--- Begin Raw data ---

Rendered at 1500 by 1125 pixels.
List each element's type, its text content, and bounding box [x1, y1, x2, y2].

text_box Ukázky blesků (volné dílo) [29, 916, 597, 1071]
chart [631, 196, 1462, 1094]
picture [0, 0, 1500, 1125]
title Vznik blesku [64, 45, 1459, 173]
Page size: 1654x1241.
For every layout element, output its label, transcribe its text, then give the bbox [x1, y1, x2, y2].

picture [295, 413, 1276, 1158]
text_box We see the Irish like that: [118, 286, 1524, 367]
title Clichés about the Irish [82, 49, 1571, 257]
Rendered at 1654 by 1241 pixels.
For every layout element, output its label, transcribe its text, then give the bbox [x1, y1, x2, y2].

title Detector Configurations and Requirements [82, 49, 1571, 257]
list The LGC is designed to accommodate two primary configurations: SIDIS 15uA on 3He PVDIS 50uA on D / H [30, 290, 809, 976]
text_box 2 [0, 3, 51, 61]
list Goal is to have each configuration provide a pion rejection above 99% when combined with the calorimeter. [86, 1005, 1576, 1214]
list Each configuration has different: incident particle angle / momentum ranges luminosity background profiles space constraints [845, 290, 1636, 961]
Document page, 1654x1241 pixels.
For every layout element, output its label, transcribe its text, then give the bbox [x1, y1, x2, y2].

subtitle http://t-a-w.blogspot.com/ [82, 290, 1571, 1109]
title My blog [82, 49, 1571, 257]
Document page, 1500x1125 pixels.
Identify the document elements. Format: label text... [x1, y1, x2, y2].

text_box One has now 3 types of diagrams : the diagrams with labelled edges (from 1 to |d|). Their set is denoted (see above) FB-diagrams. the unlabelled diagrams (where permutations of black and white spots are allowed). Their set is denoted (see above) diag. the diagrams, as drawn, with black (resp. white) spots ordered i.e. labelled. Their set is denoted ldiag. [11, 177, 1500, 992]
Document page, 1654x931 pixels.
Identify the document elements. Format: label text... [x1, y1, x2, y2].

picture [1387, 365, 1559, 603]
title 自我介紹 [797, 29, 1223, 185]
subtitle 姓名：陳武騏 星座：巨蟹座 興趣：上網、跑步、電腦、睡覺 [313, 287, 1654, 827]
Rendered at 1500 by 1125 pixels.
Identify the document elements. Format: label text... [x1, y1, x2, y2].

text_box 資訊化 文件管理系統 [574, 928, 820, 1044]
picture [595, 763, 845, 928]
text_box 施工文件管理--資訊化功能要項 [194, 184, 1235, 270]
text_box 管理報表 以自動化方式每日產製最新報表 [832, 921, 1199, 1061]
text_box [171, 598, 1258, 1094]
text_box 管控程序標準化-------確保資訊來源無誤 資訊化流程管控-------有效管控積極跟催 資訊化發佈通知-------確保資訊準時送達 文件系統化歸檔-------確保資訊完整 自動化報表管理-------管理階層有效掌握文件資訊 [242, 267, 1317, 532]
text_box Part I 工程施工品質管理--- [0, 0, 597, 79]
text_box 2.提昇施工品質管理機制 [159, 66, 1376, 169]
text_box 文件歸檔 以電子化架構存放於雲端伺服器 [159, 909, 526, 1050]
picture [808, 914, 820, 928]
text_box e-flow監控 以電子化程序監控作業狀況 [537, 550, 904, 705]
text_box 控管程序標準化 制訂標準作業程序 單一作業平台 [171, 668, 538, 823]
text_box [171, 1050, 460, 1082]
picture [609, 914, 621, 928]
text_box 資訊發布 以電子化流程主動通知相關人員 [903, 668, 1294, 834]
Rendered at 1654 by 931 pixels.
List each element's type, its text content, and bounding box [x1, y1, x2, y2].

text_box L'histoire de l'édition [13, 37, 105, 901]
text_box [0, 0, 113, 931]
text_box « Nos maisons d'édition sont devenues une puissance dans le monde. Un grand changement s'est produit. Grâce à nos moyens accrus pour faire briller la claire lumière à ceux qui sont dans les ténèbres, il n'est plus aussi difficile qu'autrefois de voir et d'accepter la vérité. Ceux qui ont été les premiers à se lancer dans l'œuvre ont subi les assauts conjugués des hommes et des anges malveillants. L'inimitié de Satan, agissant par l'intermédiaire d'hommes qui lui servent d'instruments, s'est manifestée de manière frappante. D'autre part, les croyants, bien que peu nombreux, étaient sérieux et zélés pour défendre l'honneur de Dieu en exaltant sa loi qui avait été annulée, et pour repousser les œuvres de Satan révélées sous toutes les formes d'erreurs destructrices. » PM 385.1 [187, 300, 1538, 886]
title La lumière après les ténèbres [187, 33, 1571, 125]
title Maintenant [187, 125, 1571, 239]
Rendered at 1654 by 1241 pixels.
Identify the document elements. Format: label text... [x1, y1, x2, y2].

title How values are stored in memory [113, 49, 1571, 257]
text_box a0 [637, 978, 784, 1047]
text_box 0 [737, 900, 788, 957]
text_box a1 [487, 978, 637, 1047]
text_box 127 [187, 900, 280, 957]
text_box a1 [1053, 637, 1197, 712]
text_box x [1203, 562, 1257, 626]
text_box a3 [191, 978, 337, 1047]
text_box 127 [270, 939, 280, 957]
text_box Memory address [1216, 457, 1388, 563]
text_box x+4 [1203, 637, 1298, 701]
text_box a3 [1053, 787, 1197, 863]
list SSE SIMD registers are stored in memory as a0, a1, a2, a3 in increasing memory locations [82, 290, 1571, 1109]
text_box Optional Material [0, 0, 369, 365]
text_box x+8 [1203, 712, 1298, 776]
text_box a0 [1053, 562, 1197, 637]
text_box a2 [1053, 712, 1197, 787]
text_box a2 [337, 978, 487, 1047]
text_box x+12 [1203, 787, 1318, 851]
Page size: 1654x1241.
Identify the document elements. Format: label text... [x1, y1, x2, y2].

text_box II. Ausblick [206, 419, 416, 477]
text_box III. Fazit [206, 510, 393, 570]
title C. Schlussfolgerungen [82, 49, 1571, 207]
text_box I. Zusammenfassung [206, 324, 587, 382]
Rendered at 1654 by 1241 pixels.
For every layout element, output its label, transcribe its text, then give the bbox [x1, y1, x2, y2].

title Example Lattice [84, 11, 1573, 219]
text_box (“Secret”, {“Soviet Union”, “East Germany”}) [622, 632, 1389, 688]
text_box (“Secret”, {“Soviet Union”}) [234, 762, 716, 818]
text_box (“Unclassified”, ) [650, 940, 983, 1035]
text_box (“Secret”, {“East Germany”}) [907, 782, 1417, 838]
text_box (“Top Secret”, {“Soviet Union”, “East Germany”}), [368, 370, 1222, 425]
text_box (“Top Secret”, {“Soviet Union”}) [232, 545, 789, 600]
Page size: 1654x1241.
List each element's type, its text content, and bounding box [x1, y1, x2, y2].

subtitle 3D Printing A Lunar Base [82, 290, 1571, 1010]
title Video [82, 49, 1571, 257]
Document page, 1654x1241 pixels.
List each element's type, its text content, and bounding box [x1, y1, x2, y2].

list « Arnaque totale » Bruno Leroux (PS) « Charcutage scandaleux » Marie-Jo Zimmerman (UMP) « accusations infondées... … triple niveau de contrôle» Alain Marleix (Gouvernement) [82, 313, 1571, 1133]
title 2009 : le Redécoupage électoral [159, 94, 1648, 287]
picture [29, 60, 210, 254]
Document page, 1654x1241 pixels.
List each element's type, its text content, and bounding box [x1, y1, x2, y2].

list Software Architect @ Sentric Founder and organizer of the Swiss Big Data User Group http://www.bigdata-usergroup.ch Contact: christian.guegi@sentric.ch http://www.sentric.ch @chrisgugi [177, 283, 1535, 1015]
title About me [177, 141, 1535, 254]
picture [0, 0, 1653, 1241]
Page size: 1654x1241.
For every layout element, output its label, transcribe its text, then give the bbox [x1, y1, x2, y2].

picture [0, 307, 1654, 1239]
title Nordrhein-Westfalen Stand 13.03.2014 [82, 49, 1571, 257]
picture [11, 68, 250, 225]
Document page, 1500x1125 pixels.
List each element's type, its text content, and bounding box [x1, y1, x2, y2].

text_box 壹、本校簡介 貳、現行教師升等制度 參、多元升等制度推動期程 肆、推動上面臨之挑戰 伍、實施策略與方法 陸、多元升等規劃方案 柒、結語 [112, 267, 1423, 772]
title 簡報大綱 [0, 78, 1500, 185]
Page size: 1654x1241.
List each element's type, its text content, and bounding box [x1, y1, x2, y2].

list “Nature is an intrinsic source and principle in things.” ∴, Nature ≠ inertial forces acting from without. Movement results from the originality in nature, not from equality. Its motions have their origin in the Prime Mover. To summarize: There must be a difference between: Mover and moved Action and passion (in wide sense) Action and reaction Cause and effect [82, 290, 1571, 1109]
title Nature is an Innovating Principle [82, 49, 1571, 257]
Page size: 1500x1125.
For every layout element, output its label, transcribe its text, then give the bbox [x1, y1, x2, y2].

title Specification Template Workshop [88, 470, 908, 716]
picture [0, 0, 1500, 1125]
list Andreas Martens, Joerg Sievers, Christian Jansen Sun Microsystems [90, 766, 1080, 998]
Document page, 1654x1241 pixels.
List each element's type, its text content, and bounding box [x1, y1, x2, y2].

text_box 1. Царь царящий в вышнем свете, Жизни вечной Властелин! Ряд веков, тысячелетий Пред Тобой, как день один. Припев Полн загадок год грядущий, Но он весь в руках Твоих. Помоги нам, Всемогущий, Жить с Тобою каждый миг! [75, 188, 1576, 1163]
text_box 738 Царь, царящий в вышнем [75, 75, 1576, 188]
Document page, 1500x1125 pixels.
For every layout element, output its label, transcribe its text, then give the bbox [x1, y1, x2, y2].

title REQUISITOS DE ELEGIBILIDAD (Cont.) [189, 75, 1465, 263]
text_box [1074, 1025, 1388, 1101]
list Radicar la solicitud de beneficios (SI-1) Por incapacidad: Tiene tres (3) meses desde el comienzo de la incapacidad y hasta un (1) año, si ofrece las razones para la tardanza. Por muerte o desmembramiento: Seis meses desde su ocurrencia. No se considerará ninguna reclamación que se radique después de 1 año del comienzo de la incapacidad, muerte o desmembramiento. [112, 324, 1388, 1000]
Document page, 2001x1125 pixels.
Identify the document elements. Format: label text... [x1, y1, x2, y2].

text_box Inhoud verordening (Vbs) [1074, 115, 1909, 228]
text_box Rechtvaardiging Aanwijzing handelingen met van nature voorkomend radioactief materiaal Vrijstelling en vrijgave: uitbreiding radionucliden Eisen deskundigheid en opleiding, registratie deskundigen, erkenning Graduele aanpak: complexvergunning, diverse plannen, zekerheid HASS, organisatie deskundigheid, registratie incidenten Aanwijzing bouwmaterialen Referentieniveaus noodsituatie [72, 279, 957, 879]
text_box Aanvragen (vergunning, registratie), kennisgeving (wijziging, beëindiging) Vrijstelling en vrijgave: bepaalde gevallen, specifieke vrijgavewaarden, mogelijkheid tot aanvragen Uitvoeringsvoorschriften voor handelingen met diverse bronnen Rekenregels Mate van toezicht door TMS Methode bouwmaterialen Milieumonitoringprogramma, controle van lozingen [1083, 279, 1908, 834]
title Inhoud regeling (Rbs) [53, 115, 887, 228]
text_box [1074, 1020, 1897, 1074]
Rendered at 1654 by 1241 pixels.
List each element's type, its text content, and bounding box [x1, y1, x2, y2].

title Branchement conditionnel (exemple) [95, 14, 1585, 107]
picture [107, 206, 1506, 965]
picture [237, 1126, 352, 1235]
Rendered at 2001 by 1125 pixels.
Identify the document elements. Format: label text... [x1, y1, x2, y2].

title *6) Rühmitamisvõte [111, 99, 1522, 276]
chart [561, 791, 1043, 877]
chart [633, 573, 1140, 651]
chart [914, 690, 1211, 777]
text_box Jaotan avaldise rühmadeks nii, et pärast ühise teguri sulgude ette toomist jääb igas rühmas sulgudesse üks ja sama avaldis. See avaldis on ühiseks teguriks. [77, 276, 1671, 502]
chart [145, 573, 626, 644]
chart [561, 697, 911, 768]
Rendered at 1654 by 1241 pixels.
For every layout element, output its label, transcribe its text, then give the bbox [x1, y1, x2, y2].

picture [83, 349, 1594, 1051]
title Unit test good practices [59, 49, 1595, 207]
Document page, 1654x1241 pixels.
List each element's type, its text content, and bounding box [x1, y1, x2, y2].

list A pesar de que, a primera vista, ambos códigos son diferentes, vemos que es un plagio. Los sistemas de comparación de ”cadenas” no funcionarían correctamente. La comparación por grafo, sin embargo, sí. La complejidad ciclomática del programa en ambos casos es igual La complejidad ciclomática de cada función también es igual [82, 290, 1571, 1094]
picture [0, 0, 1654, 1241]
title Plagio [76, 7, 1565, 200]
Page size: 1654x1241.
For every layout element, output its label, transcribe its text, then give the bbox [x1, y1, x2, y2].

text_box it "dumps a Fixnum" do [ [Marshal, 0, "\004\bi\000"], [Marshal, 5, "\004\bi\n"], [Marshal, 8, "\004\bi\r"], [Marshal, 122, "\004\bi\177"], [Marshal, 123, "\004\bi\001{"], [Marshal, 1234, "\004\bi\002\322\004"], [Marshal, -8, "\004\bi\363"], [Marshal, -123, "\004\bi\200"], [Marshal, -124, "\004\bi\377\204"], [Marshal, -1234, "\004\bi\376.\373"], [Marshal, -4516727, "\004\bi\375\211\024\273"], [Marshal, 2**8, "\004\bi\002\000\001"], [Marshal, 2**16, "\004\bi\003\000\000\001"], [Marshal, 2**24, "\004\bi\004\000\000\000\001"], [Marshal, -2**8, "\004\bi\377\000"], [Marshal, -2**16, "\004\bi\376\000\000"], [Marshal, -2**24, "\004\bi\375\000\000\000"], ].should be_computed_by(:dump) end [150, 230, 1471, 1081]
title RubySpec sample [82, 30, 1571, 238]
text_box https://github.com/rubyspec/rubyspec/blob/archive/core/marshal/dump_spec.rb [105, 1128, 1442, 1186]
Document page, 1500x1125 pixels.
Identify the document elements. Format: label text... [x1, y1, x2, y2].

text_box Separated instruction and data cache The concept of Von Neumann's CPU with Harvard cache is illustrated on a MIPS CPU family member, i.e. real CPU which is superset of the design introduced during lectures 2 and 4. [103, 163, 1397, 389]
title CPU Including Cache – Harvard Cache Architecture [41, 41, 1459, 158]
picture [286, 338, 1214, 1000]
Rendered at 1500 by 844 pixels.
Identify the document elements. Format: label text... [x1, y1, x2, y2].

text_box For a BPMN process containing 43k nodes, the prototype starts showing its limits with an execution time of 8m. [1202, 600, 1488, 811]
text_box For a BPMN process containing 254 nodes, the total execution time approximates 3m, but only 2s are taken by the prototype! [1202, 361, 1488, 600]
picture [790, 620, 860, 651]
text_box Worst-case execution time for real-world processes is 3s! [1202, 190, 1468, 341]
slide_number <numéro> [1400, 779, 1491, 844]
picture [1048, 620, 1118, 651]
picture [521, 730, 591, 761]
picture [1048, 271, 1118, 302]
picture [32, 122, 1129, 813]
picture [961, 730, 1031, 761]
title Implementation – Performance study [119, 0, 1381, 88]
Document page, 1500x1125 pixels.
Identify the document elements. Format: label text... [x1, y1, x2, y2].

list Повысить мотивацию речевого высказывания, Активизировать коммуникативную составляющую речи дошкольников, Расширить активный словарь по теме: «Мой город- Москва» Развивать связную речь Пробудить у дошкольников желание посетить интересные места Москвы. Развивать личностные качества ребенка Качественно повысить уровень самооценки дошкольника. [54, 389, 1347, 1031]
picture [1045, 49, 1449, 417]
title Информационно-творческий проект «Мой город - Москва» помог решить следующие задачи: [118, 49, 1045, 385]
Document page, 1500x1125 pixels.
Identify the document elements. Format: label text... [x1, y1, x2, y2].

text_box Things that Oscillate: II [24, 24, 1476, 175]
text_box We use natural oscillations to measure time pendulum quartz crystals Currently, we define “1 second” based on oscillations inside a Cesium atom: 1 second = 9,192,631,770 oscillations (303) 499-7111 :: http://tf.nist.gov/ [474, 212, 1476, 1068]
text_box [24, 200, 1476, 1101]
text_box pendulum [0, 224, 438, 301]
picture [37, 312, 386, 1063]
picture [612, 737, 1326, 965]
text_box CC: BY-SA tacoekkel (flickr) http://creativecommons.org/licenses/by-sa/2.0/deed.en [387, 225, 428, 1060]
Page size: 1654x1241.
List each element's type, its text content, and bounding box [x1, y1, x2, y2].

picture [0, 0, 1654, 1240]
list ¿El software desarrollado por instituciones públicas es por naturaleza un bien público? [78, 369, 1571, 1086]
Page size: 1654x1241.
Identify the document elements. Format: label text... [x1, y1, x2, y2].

--- End Raw data ---

Reproduce the records verbatim, beginning with their first line and ending after the line that contains "title My blog [82, 49, 1571, 257]".

= Full solution =
Rendered at 1500 by 1125 pixels.
List each element's type, its text content, and bounding box [x1, y1, x2, y2].

text_box Ukázky blesků (volné dílo) [29, 916, 597, 1071]
chart [631, 196, 1462, 1094]
picture [0, 0, 1500, 1125]
title Vznik blesku [64, 45, 1459, 173]
Page size: 1654x1241.
For every layout element, output its label, transcribe its text, then give the bbox [x1, y1, x2, y2].

picture [295, 413, 1276, 1158]
text_box We see the Irish like that: [118, 286, 1524, 367]
title Clichés about the Irish [82, 49, 1571, 257]
Rendered at 1654 by 1241 pixels.
For every layout element, output its label, transcribe its text, then give the bbox [x1, y1, x2, y2].

title Detector Configurations and Requirements [82, 49, 1571, 257]
list The LGC is designed to accommodate two primary configurations: SIDIS 15uA on 3He PVDIS 50uA on D / H [30, 290, 809, 976]
text_box 2 [0, 3, 51, 61]
list Goal is to have each configuration provide a pion rejection above 99% when combined with the calorimeter. [86, 1005, 1576, 1214]
list Each configuration has different: incident particle angle / momentum ranges luminosity background profiles space constraints [845, 290, 1636, 961]
Document page, 1654x1241 pixels.
For every layout element, output its label, transcribe its text, then give the bbox [x1, y1, x2, y2].

subtitle http://t-a-w.blogspot.com/ [82, 290, 1571, 1109]
title My blog [82, 49, 1571, 257]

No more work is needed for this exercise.